Studien zeigen, dass KI-Analysen, etwa von Brustgewebe, ähnlich gut oder zum Teil sogar besser sind als von Ärzten erhobene Befunde. Der große Vorteil der Systeme: Sie arbeiten schnell und werden nie müde, im Unterschied zum Menschen können sie rund um die Uhr auch große Gewebeareale nach Auffälligkeiten durchleuchten. Andere Einrichtungen, wie etwa das Nationale Centrum für Tumorerkrankungen, entwickelten Algorithmen, die in der Hautkrebsdiagnose ebenfalls zu besseren Ergebnissen kamen als die menschlichen Spezialisten.

Noch aber verhindern mangelhafte Datensätze eine breite Anwendung in der Praxis. Denn um ein KI-System trainieren zu können, muss es mit Millionen Datensätzen gefüttert werden. Da aber nur wenige pathologische Institute digital arbeiten, ist dieses Material schlichtweg nicht vorhanden. Außerdem tragen die Präparate jeweils die Handschrift ihres Labors und weichen in Schnitt und Färbung voneinander ab. "Hinzu kommt, dass menschliches Gewebe, sowohl gesundes als auch krankes, eine starke individuelle Ausprägung aufweist", sagt KI-Experte Wienert.
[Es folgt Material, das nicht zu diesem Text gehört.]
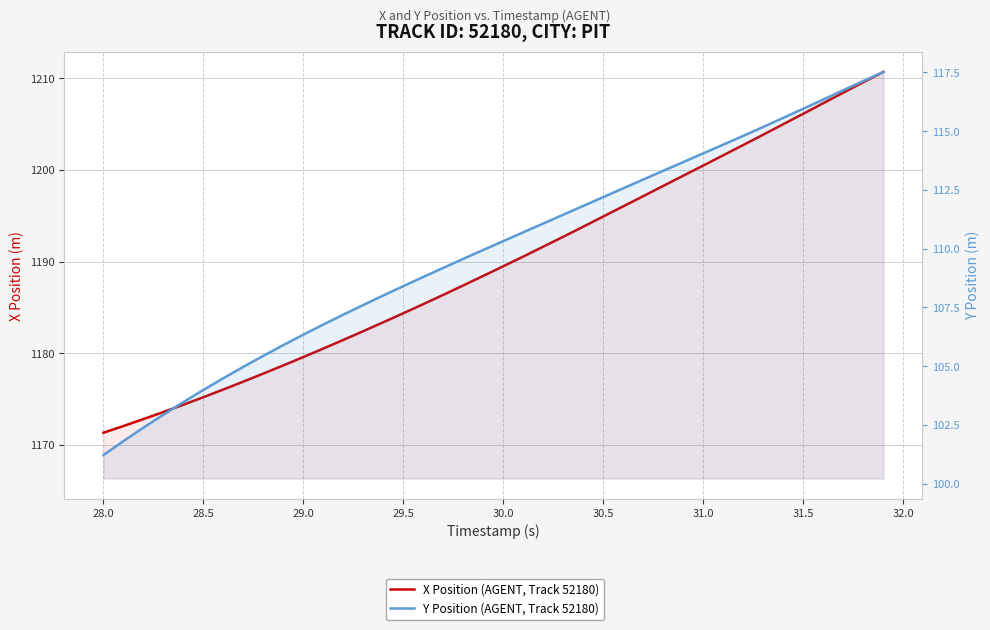

True or false: Y Position (AGENT, Track 52180) and X Position (AGENT, Track 52180) cross at least once.

False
Unternehmen wie Googles Mutterkonzern Alphabet könnten solche Probleme in Zukunft lösen, indem sie weltweit Datensätze ankaufen oder eines Tages diese gar selbst erheben. Wie umfassend KI in der Pathologie fortan eingesetzt werden wird, hängt auch von den rechtlichen Rahmenbedingungen ab. Vielen Pathologen jedenfalls wäre KI-Unterstützung sehr willkommen, lieber heute als morgen.

Oder überhaupt Unterstützung: Wenn Klaus Griewank am Abend seine Praxis in Nieder-Olm zuschließt, dann ist klar, sie wird, ja sie muss am nächsten Tag wieder öffnen. Denn die Pathologie ist ein Entsendegeschäft, Praxen schicken Proben nie wieder zu ihm, wenn sie einmal gezwungen waren, ihre Systeme auf ein anderes Labor umzustellen. Und außerdem wartet niemand auf eine mögliche Krebsdiagnose, bis ein Arzt aus dem Urlaub kommt.

Griewanks Lösung, wenn er mal ausfällt: Sein Vorgänger übernimmt für ein paar Tage Praxis und Labor. Das Problem ist nur: Er ist mittlerweile 70 Jahre alt. Hört er auf, hat Griewank niemanden mehr, der ihn vertreten könnte.